[[ Given information, beginning ]]

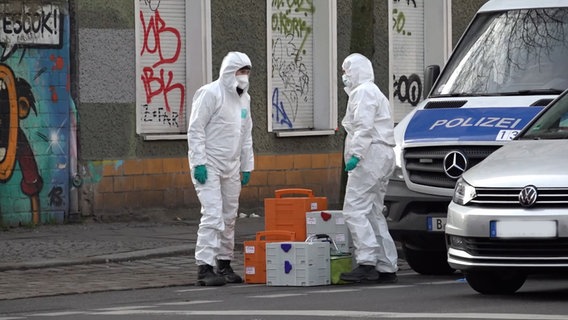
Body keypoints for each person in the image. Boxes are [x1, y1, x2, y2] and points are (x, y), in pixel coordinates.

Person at [187, 51, 254, 286]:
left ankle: (224, 263)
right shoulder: (210, 94)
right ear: (228, 72)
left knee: (229, 216)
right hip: (210, 165)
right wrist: (199, 163)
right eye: (240, 72)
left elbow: (246, 135)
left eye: (246, 72)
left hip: (232, 166)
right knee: (213, 214)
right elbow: (195, 129)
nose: (243, 76)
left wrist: (247, 165)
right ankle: (204, 267)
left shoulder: (244, 99)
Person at [338, 53, 398, 284]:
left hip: (370, 156)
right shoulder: (371, 91)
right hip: (380, 156)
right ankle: (386, 265)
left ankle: (366, 262)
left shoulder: (363, 92)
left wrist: (355, 155)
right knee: (372, 212)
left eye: (346, 70)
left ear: (356, 71)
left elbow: (363, 127)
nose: (344, 76)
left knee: (354, 210)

[[ Given information, end ]]

- **Required work**
Copy the lines above exactly and exclude every image.

- **Expected answer**
Body keypoints for each person in the image. Boxes are [x1, y1, x2, y2] and points are (x, y), in pixel coordinates.

Person at [187, 51, 254, 286]:
left ankle: (224, 263)
right shoulder: (210, 94)
right ear: (228, 72)
left knee: (229, 216)
right hip: (210, 165)
right wrist: (199, 163)
right eye: (240, 72)
left elbow: (246, 135)
left eye: (246, 72)
left hip: (232, 166)
right knee: (213, 214)
right elbow: (195, 129)
nose: (243, 76)
left wrist: (247, 165)
right ankle: (204, 267)
left shoulder: (244, 99)
Person at [338, 53, 398, 284]:
left hip: (370, 156)
right shoulder: (371, 91)
right hip: (380, 156)
right ankle: (386, 265)
left ankle: (366, 262)
left shoulder: (363, 92)
left wrist: (355, 155)
right knee: (372, 212)
left eye: (346, 70)
left ear: (356, 71)
left elbow: (363, 127)
nose: (344, 76)
left knee: (354, 210)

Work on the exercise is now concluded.